*TRY IT*: Every record must appear in your copy exactly as written, with no pictures.

+++

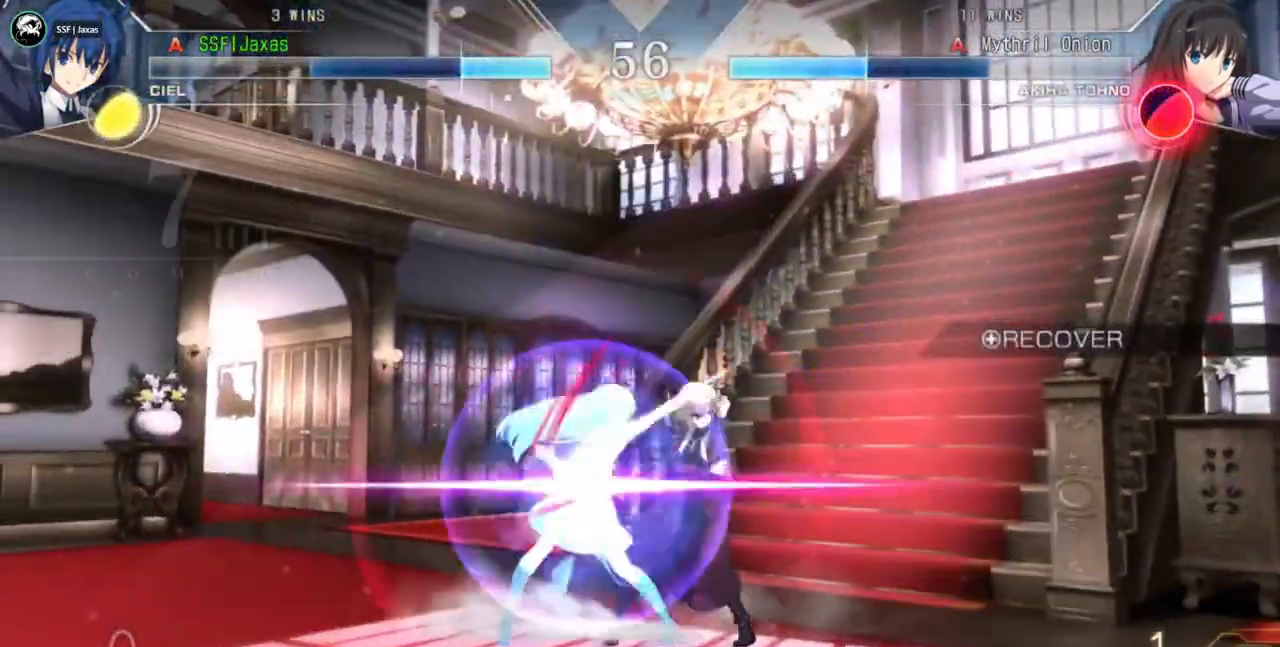
{"buttons": ["DPAD_DOWN", "DPAD_RIGHT"], "events": [[167, "DPAD_LEFT", "up"], [167, "DPAD_RIGHT", "down"]]}
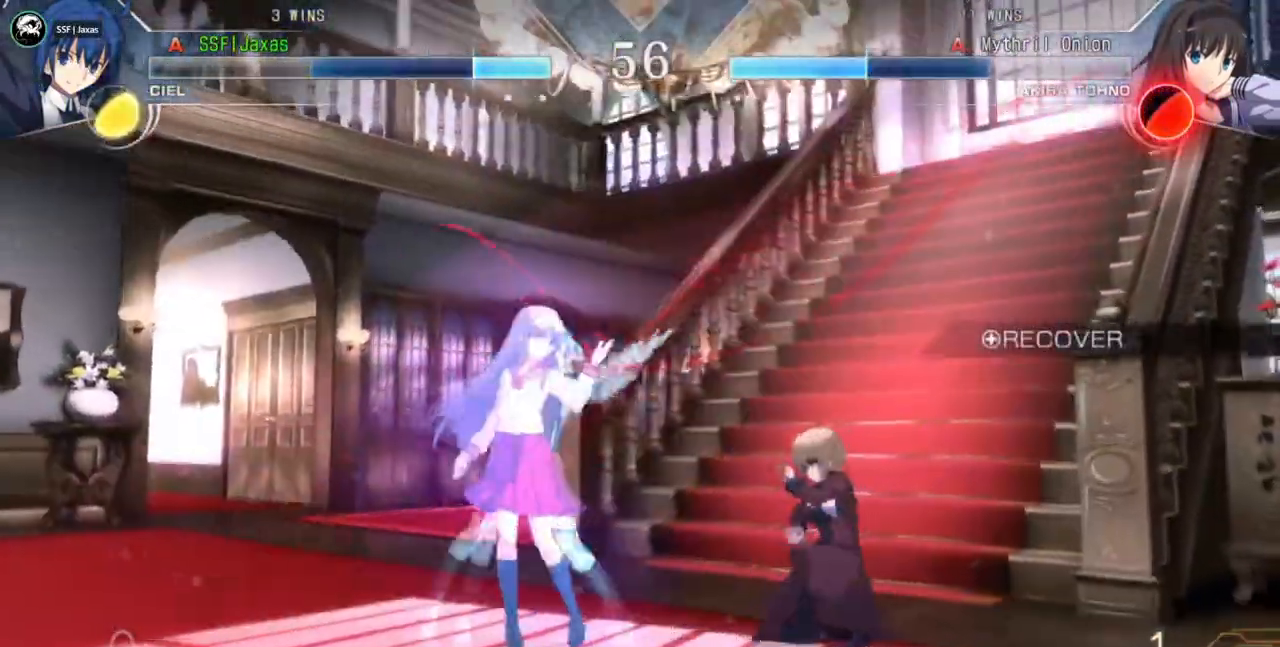
{"buttons": ["R1"]}
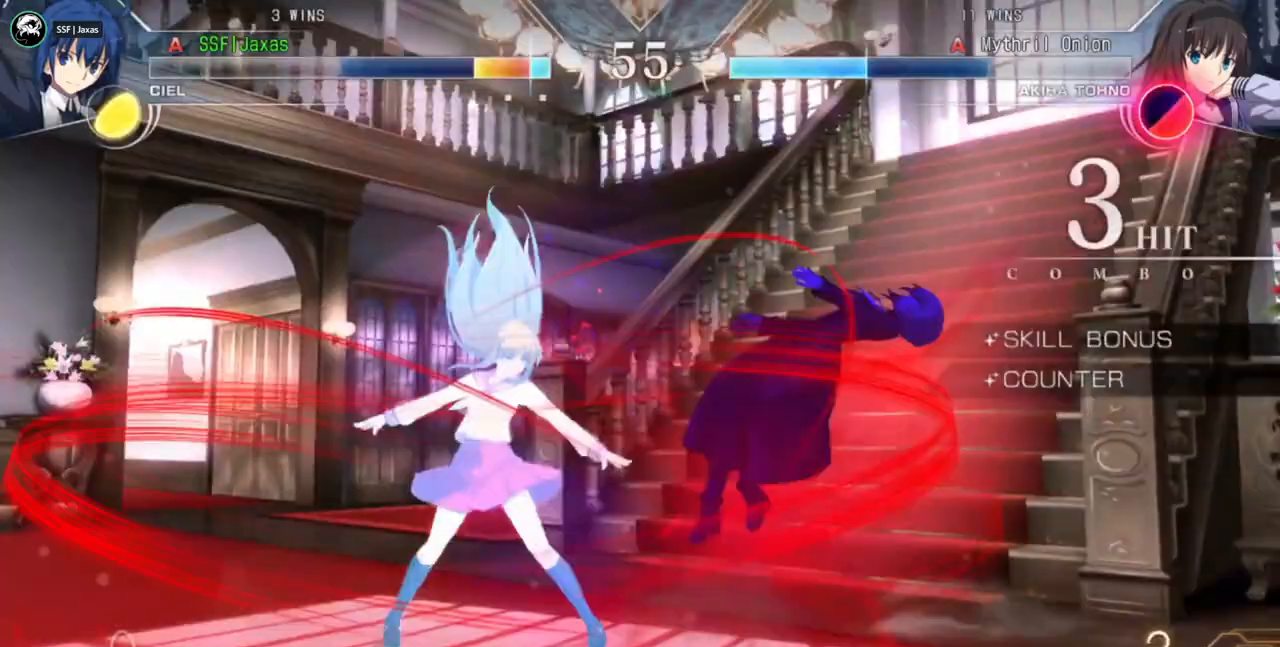
{"buttons": ["DPAD_RIGHT"], "events": [[233, "DPAD_DOWN", "down"], [233, "DPAD_RIGHT", "down"], [233, "R1", "up"], [300, "SQUARE", "down"], [300, "TRIANGLE", "down"], [400, "DPAD_DOWN", "up"], [467, "TRIANGLE", "up"], [500, "SQUARE", "up"]]}
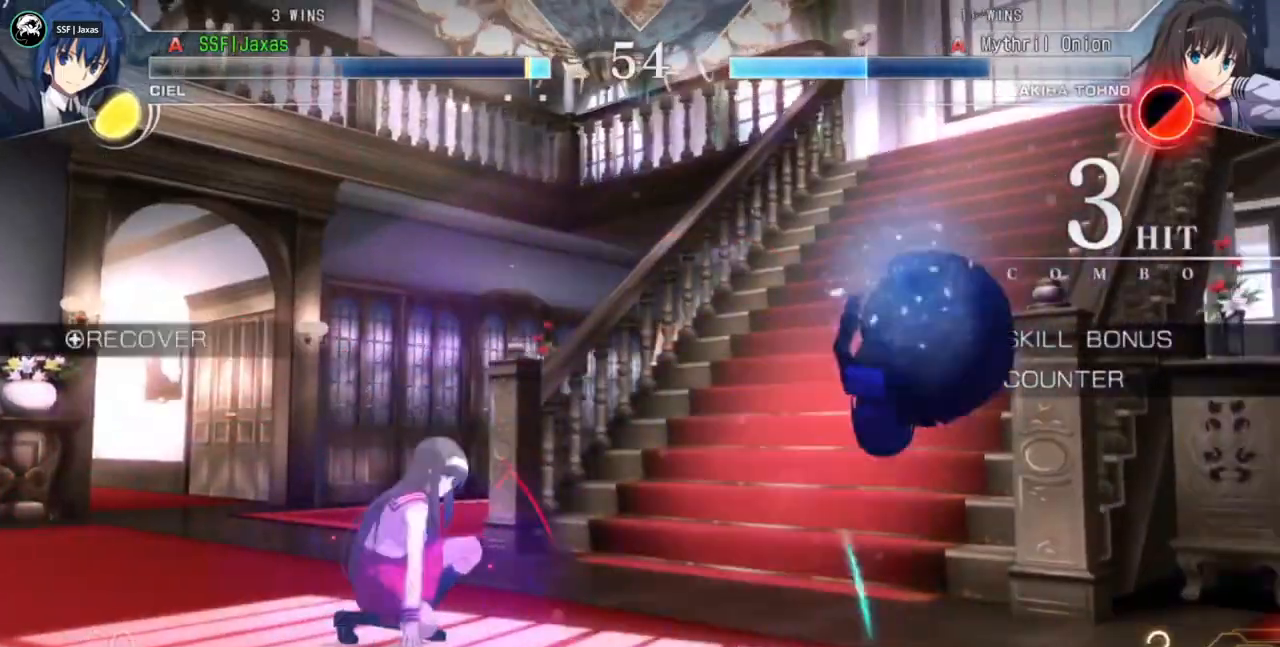
{"buttons": ["DPAD_RIGHT"], "events": [[67, "DPAD_RIGHT", "up"], [167, "DPAD_DOWN", "down"], [333, "TRIANGLE", "down"], [400, "DPAD_DOWN", "up"], [400, "TRIANGLE", "up"], [500, "DPAD_RIGHT", "down"]]}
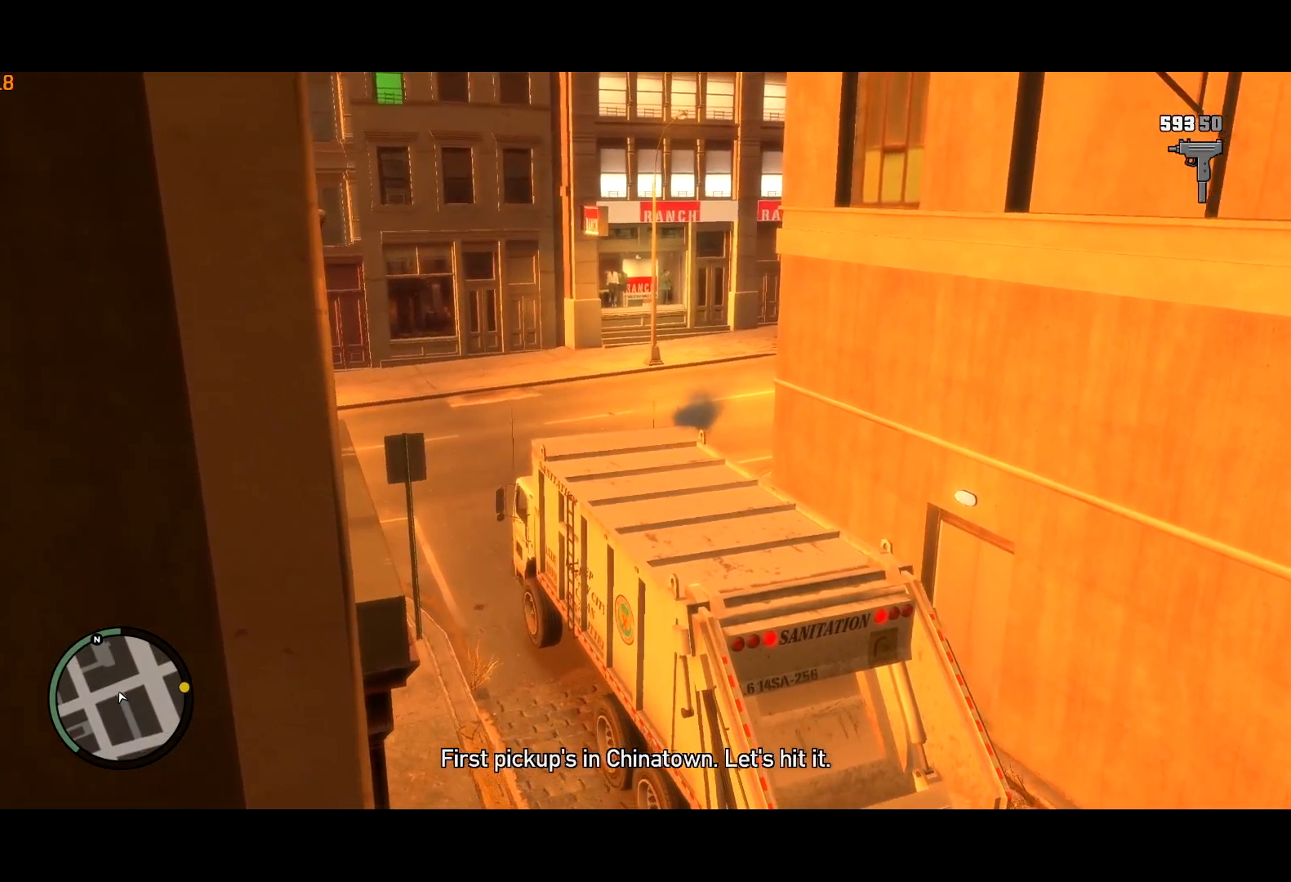
Gameplay with keyboard and mouse; each line is a JSON object with the keys and mouse buttons held at the frame after it. "events" lists presses ("down") and releases ("up") of "a", "c", "ctrl", "d", "down", "e", "escape", "f", "f2", "g", "page_up", "q", "r", "return", "s", "shift", "space", "t", "up", "v", "w", "mouse_left", "mouse_right", "mouse_wheel_up" and "mouse_wheel_down" between this image and that frame as [ms after this image, input, new state], when the widget could be followed in between. "mouse_left", "mouse_right", "mouse_wheel_up", "mouse_wheel_down" = the "left", "right", "wheel_up", "wheel_down" buttons of the "mouse" list. No other keys are recorded. Mouse movement is not recorded.
{"keys": ["w"], "mouse": [], "events": [[150, "d", "down"], [150, "up", "down"], [200, "up", "up"], [234, "d", "up"], [334, "d", "down"], [484, "d", "up"]]}
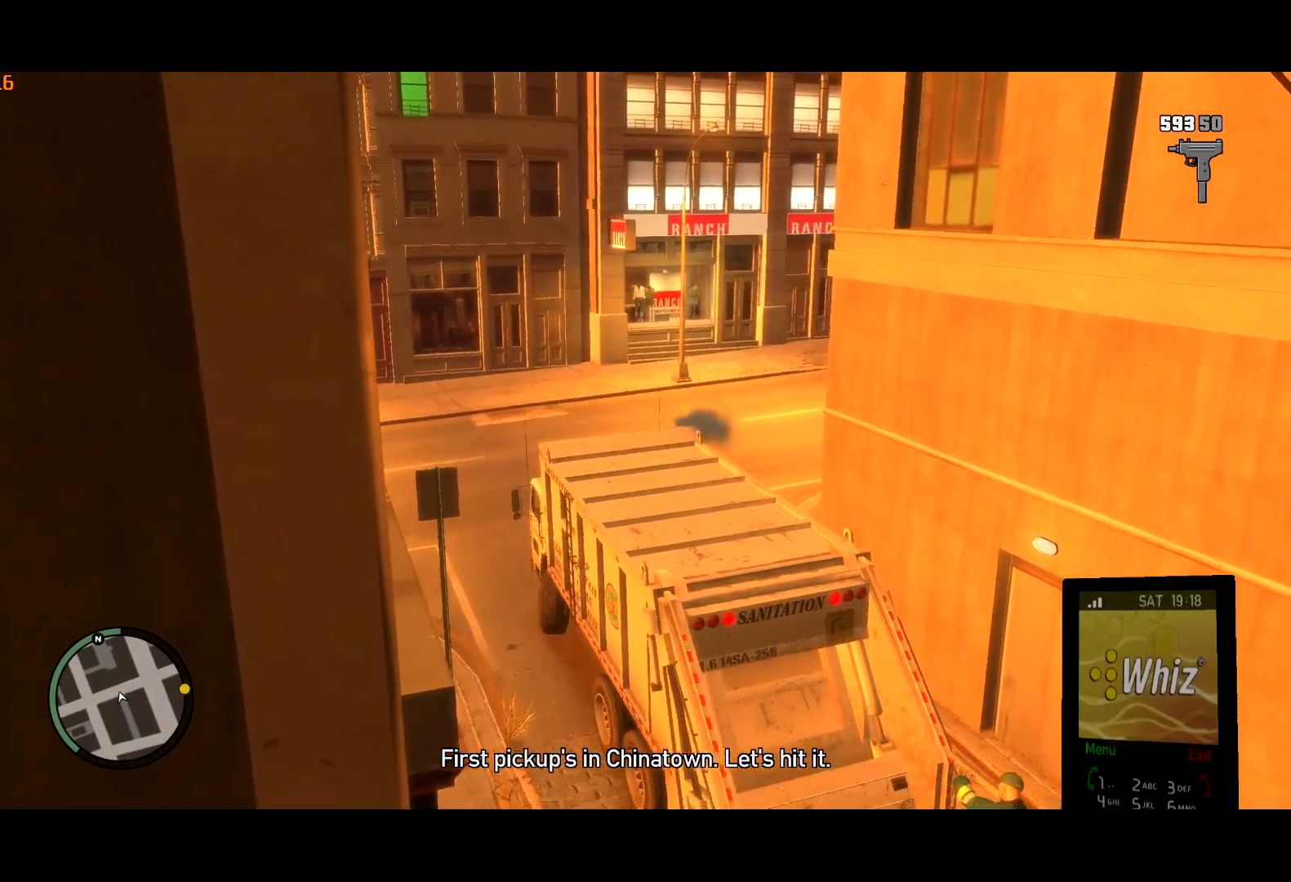
{"keys": ["w"], "mouse": ["wheel_down"], "events": [[117, "d", "down"], [300, "mouse_left", "down"], [350, "mouse_left", "up"], [400, "d", "up"], [500, "mouse_wheel_down", "down"]]}
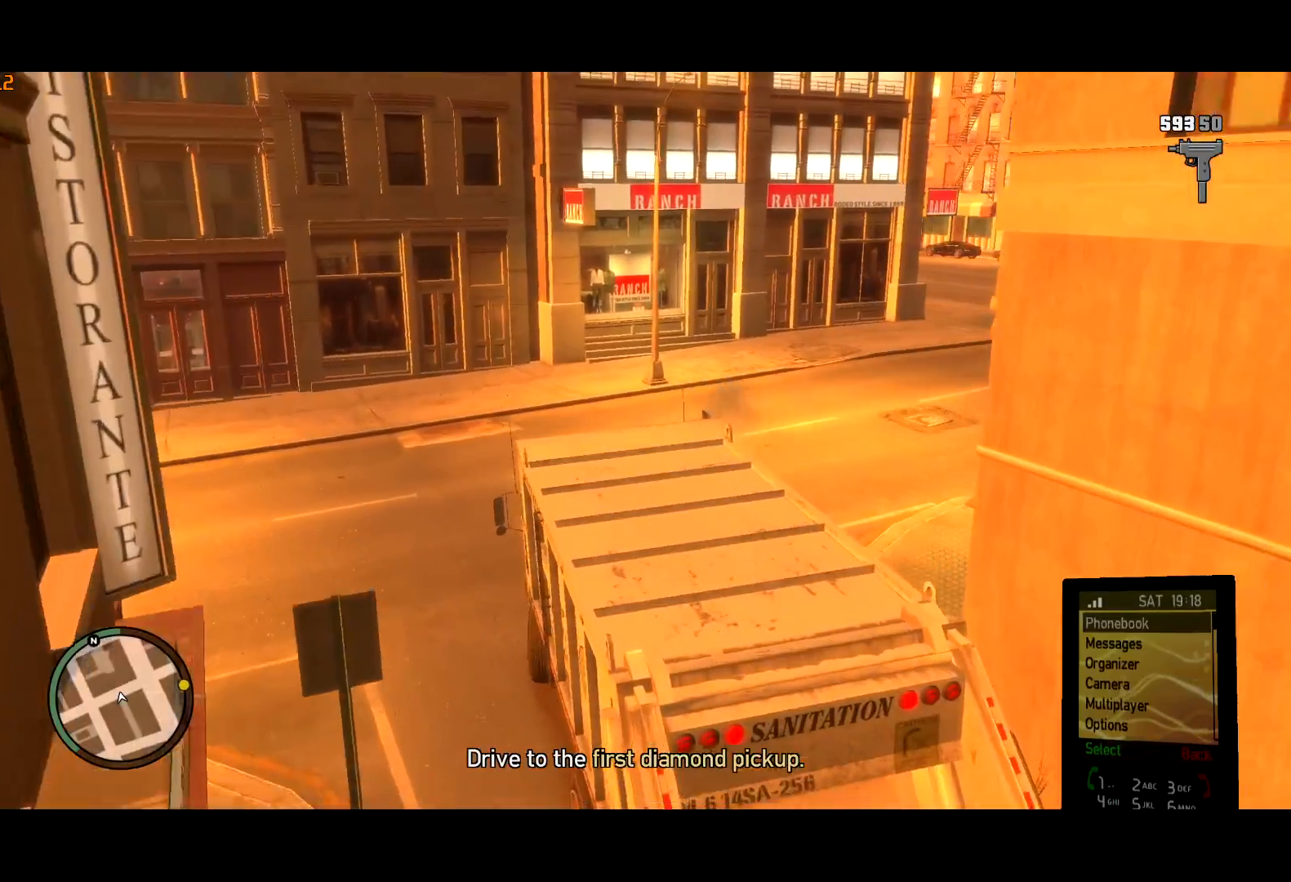
{"keys": ["d", "w"], "mouse": ["right"], "events": [[34, "d", "down"], [50, "mouse_wheel_down", "up"], [217, "mouse_left", "down"], [267, "mouse_left", "up"], [500, "mouse_right", "down"]]}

+++

*EXERCISE ANSWER*:
{"buttons": ["DPAD_DOWN", "DPAD_RIGHT"], "events": [[167, "DPAD_LEFT", "up"], [167, "DPAD_RIGHT", "down"]]}
{"buttons": ["R1"]}
{"buttons": ["DPAD_RIGHT"], "events": [[233, "DPAD_DOWN", "down"], [233, "DPAD_RIGHT", "down"], [233, "R1", "up"], [300, "SQUARE", "down"], [300, "TRIANGLE", "down"], [400, "DPAD_DOWN", "up"], [467, "TRIANGLE", "up"], [500, "SQUARE", "up"]]}
{"buttons": ["DPAD_RIGHT"], "events": [[67, "DPAD_RIGHT", "up"], [167, "DPAD_DOWN", "down"], [333, "TRIANGLE", "down"], [400, "DPAD_DOWN", "up"], [400, "TRIANGLE", "up"], [500, "DPAD_RIGHT", "down"]]}
Gameplay with keyboard and mouse; each line is a JSON object with the keys and mouse buttons held at the frame after it. "events" lists presses ("down") and releases ("up") of "a", "c", "ctrl", "d", "down", "e", "escape", "f", "f2", "g", "page_up", "q", "r", "return", "s", "shift", "space", "t", "up", "v", "w", "mouse_left", "mouse_right", "mouse_wheel_up" and "mouse_wheel_down" between this image and that frame as [ms after this image, input, new state], when the widget could be followed in between. "mouse_left", "mouse_right", "mouse_wheel_up", "mouse_wheel_down" = the "left", "right", "wheel_up", "wheel_down" buttons of the "mouse" list. No other keys are recorded. Mouse movement is not recorded.
{"keys": ["w"], "mouse": [], "events": [[150, "d", "down"], [150, "up", "down"], [200, "up", "up"], [234, "d", "up"], [334, "d", "down"], [484, "d", "up"]]}
{"keys": ["w"], "mouse": ["wheel_down"], "events": [[117, "d", "down"], [300, "mouse_left", "down"], [350, "mouse_left", "up"], [400, "d", "up"], [500, "mouse_wheel_down", "down"]]}
{"keys": ["d", "w"], "mouse": ["right"], "events": [[34, "d", "down"], [50, "mouse_wheel_down", "up"], [217, "mouse_left", "down"], [267, "mouse_left", "up"], [500, "mouse_right", "down"]]}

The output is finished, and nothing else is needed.